Not to mention the fact that 100% of the Academy doesn’t vote in every single category. We all know how it works – actors vote for the acting categories, directors vote for Best Director, screenwriters vote for the screenplay categories, etc. Best Picture is the only category that EVERYBODY gets to vote on, and even then, the same rules above still apply. Not that we’ll ever know, but I sincerely doubt there has ever been a unanimous 100% vote winner in the history of the Academy Awards. That many people could not possibly unanimously agree on anything.

And I won’t even go into how the studios’ ad campaigns affect the votes. I’ll be writing this all night.
But based on the way these “veteran insiders” think and write about the Oscar race, you’d think the Academy was like a jury that had to agree on a unanimous verdict, and went over the “evidence” with a fine-toothed comb until they came up with it. It just isn’t so.

So when the nominations come out, I’ll be happy to give my opinions, both on who I think will win, and who I think should win. It’s something I do every year, purely for my own enjoyment. I’ll get some of the categories right, and I’ll get some of them wrong.
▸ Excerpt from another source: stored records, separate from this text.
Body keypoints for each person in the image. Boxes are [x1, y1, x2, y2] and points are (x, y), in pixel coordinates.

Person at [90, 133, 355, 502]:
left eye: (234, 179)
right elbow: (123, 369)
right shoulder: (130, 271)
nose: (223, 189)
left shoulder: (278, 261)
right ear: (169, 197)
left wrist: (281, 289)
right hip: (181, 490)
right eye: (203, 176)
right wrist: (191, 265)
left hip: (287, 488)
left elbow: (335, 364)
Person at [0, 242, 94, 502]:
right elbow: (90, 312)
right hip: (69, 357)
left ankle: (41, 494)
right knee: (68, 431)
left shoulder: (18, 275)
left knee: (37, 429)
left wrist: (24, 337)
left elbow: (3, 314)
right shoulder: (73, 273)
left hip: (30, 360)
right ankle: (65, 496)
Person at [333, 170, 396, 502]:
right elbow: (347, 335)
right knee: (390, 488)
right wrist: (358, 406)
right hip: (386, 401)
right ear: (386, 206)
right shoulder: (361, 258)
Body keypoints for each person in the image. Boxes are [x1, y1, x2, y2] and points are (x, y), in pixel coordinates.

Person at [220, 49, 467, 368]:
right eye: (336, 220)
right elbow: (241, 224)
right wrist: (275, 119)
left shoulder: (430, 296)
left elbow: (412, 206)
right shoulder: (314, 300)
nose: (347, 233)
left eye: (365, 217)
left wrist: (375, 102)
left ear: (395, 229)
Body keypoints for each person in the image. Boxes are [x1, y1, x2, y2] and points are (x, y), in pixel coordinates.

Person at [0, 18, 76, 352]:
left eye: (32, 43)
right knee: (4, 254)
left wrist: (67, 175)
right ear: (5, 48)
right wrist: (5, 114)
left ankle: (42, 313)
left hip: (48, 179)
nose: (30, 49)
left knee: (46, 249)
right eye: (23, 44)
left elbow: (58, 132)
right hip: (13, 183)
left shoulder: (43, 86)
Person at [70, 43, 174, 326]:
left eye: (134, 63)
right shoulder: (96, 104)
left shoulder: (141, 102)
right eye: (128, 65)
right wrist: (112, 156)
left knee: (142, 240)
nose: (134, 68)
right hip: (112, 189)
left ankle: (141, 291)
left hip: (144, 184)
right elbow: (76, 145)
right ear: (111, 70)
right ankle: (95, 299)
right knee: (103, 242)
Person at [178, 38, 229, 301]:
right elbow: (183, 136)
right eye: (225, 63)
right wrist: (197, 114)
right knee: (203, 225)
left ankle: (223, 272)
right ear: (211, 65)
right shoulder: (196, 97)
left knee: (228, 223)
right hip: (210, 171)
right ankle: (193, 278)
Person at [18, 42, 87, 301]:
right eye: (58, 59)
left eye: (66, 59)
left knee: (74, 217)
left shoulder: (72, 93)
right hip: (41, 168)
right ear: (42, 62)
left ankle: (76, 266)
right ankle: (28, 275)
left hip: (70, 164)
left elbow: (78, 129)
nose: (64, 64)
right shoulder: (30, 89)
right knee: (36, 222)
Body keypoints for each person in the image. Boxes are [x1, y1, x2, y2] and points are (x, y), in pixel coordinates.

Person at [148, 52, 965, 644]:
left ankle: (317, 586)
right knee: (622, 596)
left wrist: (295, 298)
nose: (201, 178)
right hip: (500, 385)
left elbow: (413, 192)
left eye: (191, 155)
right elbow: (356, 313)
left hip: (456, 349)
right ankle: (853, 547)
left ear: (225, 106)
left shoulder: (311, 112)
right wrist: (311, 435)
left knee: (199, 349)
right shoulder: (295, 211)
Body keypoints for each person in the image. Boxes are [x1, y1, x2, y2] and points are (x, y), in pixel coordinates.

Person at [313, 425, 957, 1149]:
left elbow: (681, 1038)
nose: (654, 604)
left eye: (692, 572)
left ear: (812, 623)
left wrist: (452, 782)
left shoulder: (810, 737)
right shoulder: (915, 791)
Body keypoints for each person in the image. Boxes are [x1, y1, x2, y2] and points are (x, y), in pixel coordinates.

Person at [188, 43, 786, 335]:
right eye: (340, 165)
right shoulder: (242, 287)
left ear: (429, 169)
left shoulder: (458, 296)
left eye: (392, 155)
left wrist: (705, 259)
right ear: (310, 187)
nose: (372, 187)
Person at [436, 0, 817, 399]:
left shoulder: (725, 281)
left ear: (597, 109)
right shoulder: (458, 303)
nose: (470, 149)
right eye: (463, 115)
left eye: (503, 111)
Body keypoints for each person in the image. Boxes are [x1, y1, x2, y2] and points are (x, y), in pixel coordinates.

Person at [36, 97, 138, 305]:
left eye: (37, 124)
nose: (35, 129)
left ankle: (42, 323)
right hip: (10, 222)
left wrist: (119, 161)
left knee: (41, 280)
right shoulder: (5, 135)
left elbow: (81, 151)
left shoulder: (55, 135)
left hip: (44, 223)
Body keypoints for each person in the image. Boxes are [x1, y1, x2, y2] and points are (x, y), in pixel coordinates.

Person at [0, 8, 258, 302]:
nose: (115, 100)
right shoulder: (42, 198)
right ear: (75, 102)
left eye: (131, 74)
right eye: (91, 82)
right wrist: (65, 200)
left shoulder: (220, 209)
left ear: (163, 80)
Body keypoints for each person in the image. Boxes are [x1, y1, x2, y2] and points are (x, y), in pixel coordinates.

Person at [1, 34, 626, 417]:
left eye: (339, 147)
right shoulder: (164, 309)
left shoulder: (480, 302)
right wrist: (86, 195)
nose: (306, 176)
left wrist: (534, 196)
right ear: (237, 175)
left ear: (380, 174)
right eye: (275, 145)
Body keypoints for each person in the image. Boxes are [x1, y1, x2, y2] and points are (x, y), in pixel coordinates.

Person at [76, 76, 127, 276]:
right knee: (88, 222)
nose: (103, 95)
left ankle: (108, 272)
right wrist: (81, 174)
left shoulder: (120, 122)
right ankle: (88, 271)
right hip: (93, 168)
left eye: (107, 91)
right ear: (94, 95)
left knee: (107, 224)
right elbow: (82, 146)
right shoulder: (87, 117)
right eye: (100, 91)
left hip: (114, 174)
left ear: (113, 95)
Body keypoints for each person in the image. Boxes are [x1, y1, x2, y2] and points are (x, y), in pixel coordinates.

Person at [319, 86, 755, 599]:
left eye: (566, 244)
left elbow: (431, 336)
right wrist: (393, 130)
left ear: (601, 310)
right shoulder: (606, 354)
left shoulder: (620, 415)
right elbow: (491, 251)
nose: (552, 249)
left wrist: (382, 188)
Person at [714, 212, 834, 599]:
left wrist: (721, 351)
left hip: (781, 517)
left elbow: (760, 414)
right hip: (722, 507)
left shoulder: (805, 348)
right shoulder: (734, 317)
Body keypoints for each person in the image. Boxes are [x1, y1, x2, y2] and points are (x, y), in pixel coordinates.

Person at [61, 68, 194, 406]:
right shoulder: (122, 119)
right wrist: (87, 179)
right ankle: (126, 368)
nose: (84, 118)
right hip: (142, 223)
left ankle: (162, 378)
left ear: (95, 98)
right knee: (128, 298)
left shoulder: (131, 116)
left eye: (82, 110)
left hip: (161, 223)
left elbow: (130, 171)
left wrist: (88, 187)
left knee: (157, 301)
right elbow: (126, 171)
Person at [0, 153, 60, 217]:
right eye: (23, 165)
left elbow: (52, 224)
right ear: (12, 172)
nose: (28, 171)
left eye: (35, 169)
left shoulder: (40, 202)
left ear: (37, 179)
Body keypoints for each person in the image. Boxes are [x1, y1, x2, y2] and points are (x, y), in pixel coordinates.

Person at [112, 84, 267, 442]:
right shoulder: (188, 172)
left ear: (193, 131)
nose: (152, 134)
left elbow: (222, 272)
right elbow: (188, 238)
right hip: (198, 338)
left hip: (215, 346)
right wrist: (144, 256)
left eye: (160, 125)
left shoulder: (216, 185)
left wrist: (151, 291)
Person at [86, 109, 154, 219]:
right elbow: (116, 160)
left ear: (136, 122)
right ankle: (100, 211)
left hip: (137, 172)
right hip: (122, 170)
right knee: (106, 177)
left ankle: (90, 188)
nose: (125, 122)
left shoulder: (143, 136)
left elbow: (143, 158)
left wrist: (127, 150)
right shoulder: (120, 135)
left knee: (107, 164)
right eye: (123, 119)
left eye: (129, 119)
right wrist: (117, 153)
But nobody has a crystal ball, no matter how many screenings they get into (in my case, none) or how many “unnamed industry insiders” they know (ditto). Let’s all get over ourselves, shall we?

Until that time comes, here are my so-called “early predictions”. Feel free to take them with a grain of salt. Miramax will get a Best Picture nomination for a film that doesn’t really deserve it, while their best films of the year will get nothing;

The awards for Best Actress and Best Supporting Actress will go to the most physically attractive nominees;

The winner for Best Actress will embarrass herself with a tearfully emotional speech, and will further embarrass herself with her future career choices;

No one on the planet will get to see the nominees for Best Documentary Short Film and Best Animated Short Film, except for maybe 15 people at a film festival in Des Moines, Iowa;

The Best Song winner will be the biggest piece of crap you’ve ever heard (I’m betting on “Car Wash” from Shark Tale);

Someone, either a winner or a presenter, will say something inappropriate about the 2004 Presidential election;

The show will run at least 45 minutes long, probably longer. Deal with it.

On a different topic, can I just say that Paramount’s position that Alfie bombed because of “the conservative wave in America” is pure and total bullshit? Come on guys, you opened it the same weekend as a huge Pixar movie. You know that’s not going to work, even as “counterprogramming”. Think about it – every kid in America wants to see the new Pixar movie. Lots of women who go to movies are also parents. Parents have to take their kids to the new Pixar movie. Most parents can’t afford to go to movies twice in the same weekend. Face it, you screwed up and picked the wrong release date. You guys have been doing that a lot lately. Sky Captain would’ve done much better in the summer, and Manchurian Candidate could’ve been HUGE in the fall. Stepford Wives – well, I don’t think anything would’ve saved that one. Did you ever consider that you might want to release your romantic comedy, I don’t know, closer to Valentine’s Day? Or that Jude Law is in too many damn movies this fall, and you might want to space this one out a little bit, to separate it from the pack? Don’t pass it off on politics – conservative-minded people were never going to come out and see a movie about a so-called “womanizer” at any time of year. But I’m sure there are several million single women out there who DID go see Alfie, and made up its $6.5 million opening weekend. (That may seem low to you, but millions of dollars in ticket sales don’t come out of nowhere.) You just picked the wrong time to get anyone else interested. Considering that your original release date was Oct. 22 (just what people want to see around Halloween, right?) you probably would’ve been screwed either way. But don’t blame politics – you might as well blame the economy, the Iraq war or global warming. Blame your own bad timing. Your statements just prove that you had no clue who your movie was supposed to appeal to in the first place. I’m no Hollywood insider, but even I can tell that someone over there isn’t doing their job.

That’s it for now. Talk to you later!